BRCA1-2 genleri hasarlı over kanserinde FDA (Amerika İlaç ve Gıda Dairesi) onayını 2014’de almış olan Olaparib (Lynparza) adlı ilaç, BRCA1-2 genleri hasarlı meme kanserinde ve prostat kanserinde de yapılan çalışmalarıyla aynı başarıyı ortaya koymuştur. Prestijli dergilerden NEJM'de yayımlanan çalışmasında, hormona dirençli prostat kanserli 49 hasta çalışmaya dahil edilmiştir.

Hastaların hepsi daha önce kemoterapi kullanmış ve hepsinde DNA tamir yolu hasarı (%50'sinde BRCA2 mutasyonu) saptanmış. Plasebo (ilaçsız hasta grubu) koluyla olaparib karşılaştırıldığında 6 aylık ek genel sağ kalım katkısı sağladığı gösterilmiştir. Henüz prostat kanserinde FDA onayını almamış olsa da hastalarımız için umut vadeden bir ilaç olarak yerini almıştır.
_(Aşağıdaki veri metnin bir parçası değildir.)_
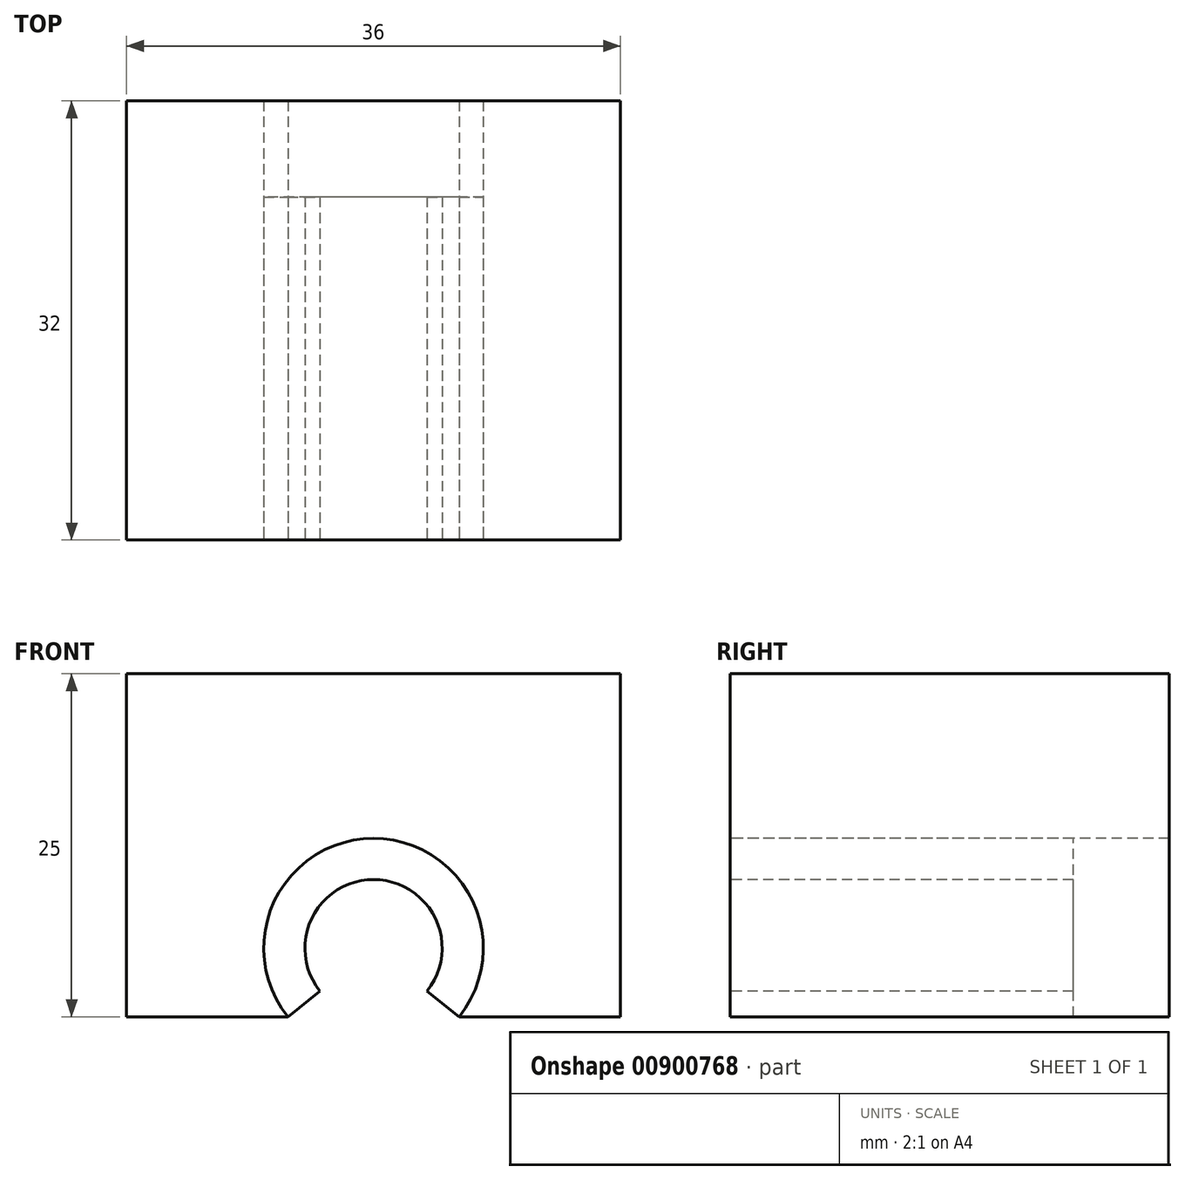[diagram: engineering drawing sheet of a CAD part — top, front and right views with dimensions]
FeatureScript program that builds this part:
annotation { "Feature Type Name" : "Feature", "Feature Type Description" : "" }
export const myFeature = defineFeature(function(context is Context, id is Id, definition is map)
    precondition{}
    {
        {
            var Q0;
            Q0=qCreatedBy(makeId("Front.planeOp"),FACE);
            var sketch = newSketch(context, id + "F0", { "sketchPlane" : qUnion([Q0])});
            skArc(sketch, "E0", {"start": v(3.9, -3.12) * mm, "mid": v(0, 5) * mm, "end": v(-3.9, -3.13) * mm});
            skArc(sketch, "E1", {"start": v(6.24, -5) * mm, "mid": v(0, 8) * mm, "end": v(-6.24, -5) * mm});
            skLineSegment(sketch, "E2", {"start": v(6.24, -5) * mm, "end": v(18, -5) * mm});
            skLineSegment(sketch, "E3", {"start": v(18, -5) * mm, "end": v(18, 20) * mm});
            skLineSegment(sketch, "E4", {"start": v(18, 20) * mm, "end": v(0, 20) * mm});
            skLineSegment(sketch, "E5", {"start": v(0, 20) * mm, "end": v(-18, 20) * mm});
            skLineSegment(sketch, "E6", {"start": v(-18, 20) * mm, "end": v(-18, -5) * mm});
            skLineSegment(sketch, "E7", {"start": v(-18, -5) * mm, "end": v(-6.24, -5) * mm});
            skLineSegment(sketch, "E8", {"start": v(-6.24, -5) * mm, "end": v(-3.9, -3.13) * mm});
            skLineSegment(sketch, "E9", {"start": v(6.24, -5) * mm, "end": v(3.9, -3.13) * mm});
            skLineSegment(sketch, "E10", {"start": v(0, 0) * mm, "end": v(3.9, -3.13) * mm, "construction": true});
            skSolve(sketch);
        }
        {
            var Q0;
            Q0=makeQuery(id+"F0.imprint","IMPRINT",FACE,{"disambiguationData":[TD([[makeQuery(id+"F0.imprint","IMPRINT",EDGE,{"derivedFrom":sQuery(id+"F0.wireOp",EDGE,"E1")}),-1.0]])]});
            extrude(context, id + "F1", {"entities" : qUnion([Q0]), "oppositeDirection" : true, "depth" : 32 * mm, "offsetDistance" : 25 * mm});
        }
        {
            var Q0;
            Q0=makeQuery(id+"F0.imprint","IMPRINT",FACE,{"disambiguationData":[TD([[makeQuery(id+"F0.imprint","IMPRINT",EDGE,{"derivedFrom":sQuery(id+"F0.wireOp",EDGE,"E0")}),-1.0]])]});
            extrude(context, id + "F2", {"entities" : qUnion([Q0]), "oppositeDirection" : true, "depth" : 25 * mm, "offsetDistance" : 25 * mm});
        }
    });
Veliparib, 2016 Amerika Kanser Kongresinde (ASCO) sunulan Faz II çalışmasına hormona dirençli prostat kanserli 153 hasta alınmış. İleri evre Prostat kanserli hastalarımızda kullandığımız abirateron (zytiga) isimli ilacın yanına eklenmiş. DNA hasarı durumuna bakmaksızın veliparib verilen hasta grubunda, hastalığın ilerlemesine kadar geçen sürede artış ile birlikte PSA (prostata özgü antijen) düzeyinde azalma sağladığı belirlenmiştir. Hastalardan DNA tamir protenlerinde hasar olan alt grubundaysa başarının daha da arttığı hastalık cevap oranın da %45’lik ek katkı sağladığı, %90 PSA yanıtı ile birlikte olduğu gösterilmiştir. Veliparib de ileri evre prostat kanserli hastalarımız için gelecekte yerini alacak gibi duruyor. Nirapanib isimli PARP yolu baskılayıcı ilacımızın ise çalışmaları devam etmektedir.

Sonuç olarak, hedefe yönelik tedavi başarılarını ortaya koyan bu ilaçlar henüz günlük pratikte kullanıma girmese de hastalarımız için umut vadeden tedavi seçenekleri olarak yerini almıştır.